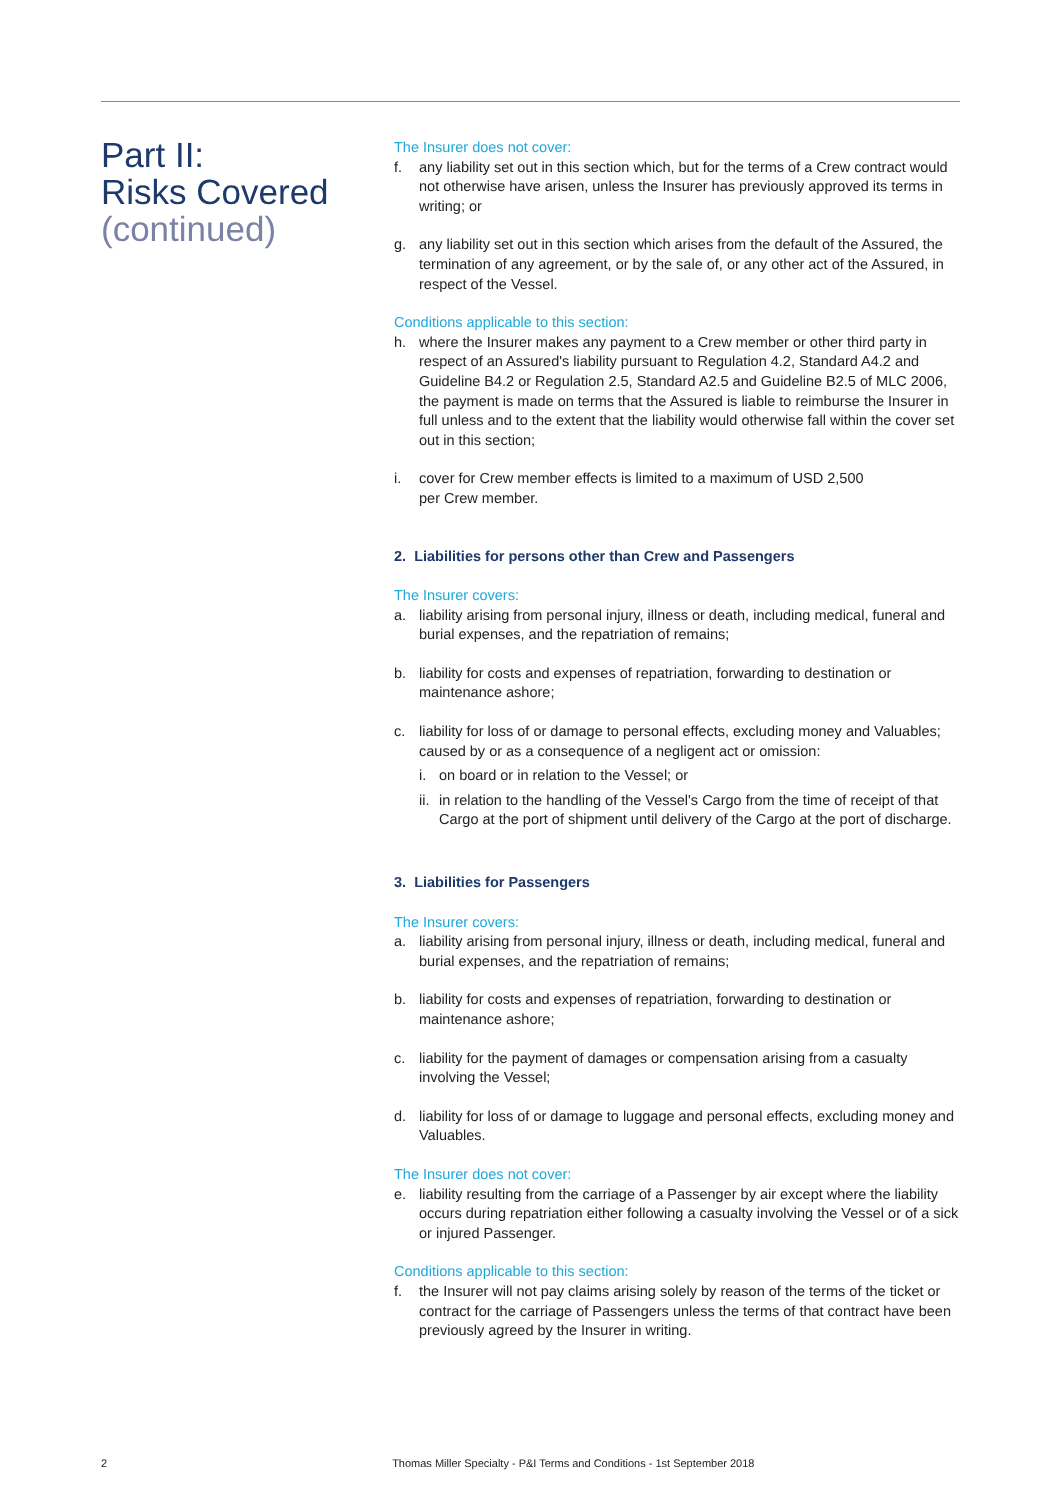Part II:
Risks Covered
(continued)
The Insurer does not cover:
f. any liability set out in this section which, but for the terms of a Crew contract would not otherwise have arisen, unless the Insurer has previously approved its terms in writing; or
g. any liability set out in this section which arises from the default of the Assured, the termination of any agreement, or by the sale of, or any other act of the Assured, in respect of the Vessel.
Conditions applicable to this section:
h. where the Insurer makes any payment to a Crew member or other third party in respect of an Assured's liability pursuant to Regulation 4.2, Standard A4.2 and Guideline B4.2 or Regulation 2.5, Standard A2.5 and Guideline B2.5 of MLC 2006, the payment is made on terms that the Assured is liable to reimburse the Insurer in full unless and to the extent that the liability would otherwise fall within the cover set out in this section;
i. cover for Crew member effects is limited to a maximum of USD 2,500
per Crew member.
2. Liabilities for persons other than Crew and Passengers
The Insurer covers:
a. liability arising from personal injury, illness or death, including medical, funeral and burial expenses, and the repatriation of remains;
b. liability for costs and expenses of repatriation, forwarding to destination or maintenance ashore;
c. liability for loss of or damage to personal effects, excluding money and Valuables; caused by or as a consequence of a negligent act or omission:
i. on board or in relation to the Vessel; or
ii. in relation to the handling of the Vessel's Cargo from the time of receipt of that Cargo at the port of shipment until delivery of the Cargo at the port of discharge.
3. Liabilities for Passengers
The Insurer covers:
a. liability arising from personal injury, illness or death, including medical, funeral and burial expenses, and the repatriation of remains;
b. liability for costs and expenses of repatriation, forwarding to destination or maintenance ashore;
c. liability for the payment of damages or compensation arising from a casualty involving the Vessel;
d. liability for loss of or damage to luggage and personal effects, excluding money and Valuables.
The Insurer does not cover:
e. liability resulting from the carriage of a Passenger by air except where the liability occurs during repatriation either following a casualty involving the Vessel or of a sick or injured Passenger.
Conditions applicable to this section:
f. the Insurer will not pay claims arising solely by reason of the terms of the ticket or contract for the carriage of Passengers unless the terms of that contract have been previously agreed by the Insurer in writing.
2 Thomas Miller Specialty - P&I Terms and Conditions - 1st September 2018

***

Could you output every entry exactly as written, skipping the pictures?

_Response to this exercise_:
Part II:
Risks Covered
(continued)
The Insurer does not cover:
f. any liability set out in this section which, but for the terms of a Crew contract would not otherwise have arisen, unless the Insurer has previously approved its terms in writing; or
g. any liability set out in this section which arises from the default of the Assured, the termination of any agreement, or by the sale of, or any other act of the Assured, in respect of the Vessel.
Conditions applicable to this section:
h. where the Insurer makes any payment to a Crew member or other third party in respect of an Assured's liability pursuant to Regulation 4.2, Standard A4.2 and Guideline B4.2 or Regulation 2.5, Standard A2.5 and Guideline B2.5 of MLC 2006, the payment is made on terms that the Assured is liable to reimburse the Insurer in full unless and to the extent that the liability would otherwise fall within the cover set out in this section;
i. cover for Crew member effects is limited to a maximum of USD 2,500
per Crew member.
2. Liabilities for persons other than Crew and Passengers
The Insurer covers:
a. liability arising from personal injury, illness or death, including medical, funeral and burial expenses, and the repatriation of remains;
b. liability for costs and expenses of repatriation, forwarding to destination or maintenance ashore;
c. liability for loss of or damage to personal effects, excluding money and Valuables; caused by or as a consequence of a negligent act or omission:
i. on board or in relation to the Vessel; or
ii. in relation to the handling of the Vessel's Cargo from the time of receipt of that Cargo at the port of shipment until delivery of the Cargo at the port of discharge.
3. Liabilities for Passengers
The Insurer covers:
a. liability arising from personal injury, illness or death, including medical, funeral and burial expenses, and the repatriation of remains;
b. liability for costs and expenses of repatriation, forwarding to destination or maintenance ashore;
c. liability for the payment of damages or compensation arising from a casualty involving the Vessel;
d. liability for loss of or damage to luggage and personal effects, excluding money and Valuables.
The Insurer does not cover:
e. liability resulting from the carriage of a Passenger by air except where the liability occurs during repatriation either following a casualty involving the Vessel or of a sick or injured Passenger.
Conditions applicable to this section:
f. the Insurer will not pay claims arising solely by reason of the terms of the ticket or contract for the carriage of Passengers unless the terms of that contract have been previously agreed by the Insurer in writing.
2 Thomas Miller Specialty - P&I Terms and Conditions - 1st September 2018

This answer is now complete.